▶ [DESCRIPTION OF THE TASK] The records below need retyping in full; give them again exactly.

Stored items
━━━━━━━━

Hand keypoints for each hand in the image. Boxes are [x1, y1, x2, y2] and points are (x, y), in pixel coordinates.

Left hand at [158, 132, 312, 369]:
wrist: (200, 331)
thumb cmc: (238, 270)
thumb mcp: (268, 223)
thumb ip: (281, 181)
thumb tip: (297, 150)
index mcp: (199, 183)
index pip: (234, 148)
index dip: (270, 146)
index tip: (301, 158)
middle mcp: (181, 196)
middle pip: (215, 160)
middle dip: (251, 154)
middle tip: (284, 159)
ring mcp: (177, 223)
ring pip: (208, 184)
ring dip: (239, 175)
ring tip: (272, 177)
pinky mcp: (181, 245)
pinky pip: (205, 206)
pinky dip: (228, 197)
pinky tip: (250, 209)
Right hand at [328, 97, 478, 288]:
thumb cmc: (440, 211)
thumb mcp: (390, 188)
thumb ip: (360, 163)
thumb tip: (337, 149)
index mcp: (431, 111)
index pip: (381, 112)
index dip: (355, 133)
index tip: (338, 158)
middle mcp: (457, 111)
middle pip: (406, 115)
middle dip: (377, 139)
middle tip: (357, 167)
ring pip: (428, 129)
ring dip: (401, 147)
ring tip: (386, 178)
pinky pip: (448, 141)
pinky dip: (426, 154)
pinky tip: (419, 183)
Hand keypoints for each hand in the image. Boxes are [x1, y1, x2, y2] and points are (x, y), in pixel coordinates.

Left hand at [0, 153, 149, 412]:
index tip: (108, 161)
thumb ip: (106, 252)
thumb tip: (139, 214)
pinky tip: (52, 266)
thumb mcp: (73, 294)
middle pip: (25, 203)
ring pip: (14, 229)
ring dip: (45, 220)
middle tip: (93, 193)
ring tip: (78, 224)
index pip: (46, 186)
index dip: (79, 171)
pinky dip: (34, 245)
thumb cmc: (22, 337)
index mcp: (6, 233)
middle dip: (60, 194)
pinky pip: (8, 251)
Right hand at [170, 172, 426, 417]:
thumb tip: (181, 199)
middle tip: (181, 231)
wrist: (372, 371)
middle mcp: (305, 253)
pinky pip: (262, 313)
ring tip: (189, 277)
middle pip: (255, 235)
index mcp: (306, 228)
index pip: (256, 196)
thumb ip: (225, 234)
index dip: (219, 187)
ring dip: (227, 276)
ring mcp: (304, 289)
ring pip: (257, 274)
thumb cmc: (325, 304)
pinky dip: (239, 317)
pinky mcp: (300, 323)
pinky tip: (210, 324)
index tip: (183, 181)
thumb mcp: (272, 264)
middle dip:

━━━━━━━━

▶ [THE COMPLETED TASK]
Hand keypoints for each hand in the image. Boxes are [x1, y1, x2, y2] and points are (x, y), in pixel coordinates.

Left hand at [158, 132, 312, 369]:
wrist: (200, 331)
thumb cmc: (238, 270)
thumb mcp: (268, 223)
thumb ip: (281, 181)
thumb tip: (297, 150)
index mcp: (199, 183)
index pip: (234, 148)
index dip: (270, 146)
index tip: (301, 158)
middle mcp: (181, 196)
middle pip: (215, 160)
middle dip: (251, 154)
middle tip: (284, 159)
ring mcp: (177, 223)
ring pip: (208, 184)
ring dip: (239, 175)
ring tip: (272, 177)
pinky mcp: (181, 245)
pinky pip: (205, 206)
pinky dip: (228, 197)
pinky tip: (250, 209)
Right hand at [328, 97, 478, 288]:
thumb cmc: (440, 211)
thumb mcp: (390, 188)
thumb ip: (360, 163)
thumb tip: (337, 149)
index mcp: (431, 111)
index pip: (381, 112)
index dip: (355, 133)
index tip: (338, 158)
middle mcp: (457, 111)
middle pip: (406, 115)
middle dip: (377, 139)
middle tip: (357, 167)
ring pip: (428, 129)
ring dip: (401, 147)
ring tip: (386, 178)
pinky pip: (448, 141)
pinky dip: (426, 154)
pinky tip: (419, 183)
Hand keypoints for each hand in the image. Boxes are [x1, y1, x2, y2] and points are (x, y), in pixel coordinates.

Left hand at [0, 153, 149, 412]:
index tip: (108, 161)
thumb ip: (106, 252)
thumb tip: (139, 214)
pinky tip: (52, 266)
thumb mcp: (73, 294)
middle pip: (25, 203)
ring pip: (14, 229)
ring dip: (45, 220)
middle tip: (93, 193)
ring tip: (78, 224)
index pip: (46, 186)
index dip: (79, 171)
pinky dip: (34, 245)
thumb cmc: (22, 337)
index mcp: (6, 233)
middle dip: (60, 194)
pinky pip: (8, 251)
Right hand at [170, 172, 426, 417]:
thumb tip: (181, 199)
middle tip: (181, 231)
wrist: (372, 371)
middle mcp: (305, 253)
pinky pip: (262, 313)
ring tip: (189, 277)
middle pip: (255, 235)
index mcp: (306, 228)
index pip: (256, 196)
thumb ip: (225, 234)
index dip: (219, 187)
ring dip: (227, 276)
ring mcp: (304, 289)
ring pip: (257, 274)
thumb cmc: (325, 304)
pinky dip: (239, 317)
pinky mcp: (300, 323)
pinky tip: (210, 324)
index tip: (183, 181)
thumb mcp: (272, 264)
middle dip:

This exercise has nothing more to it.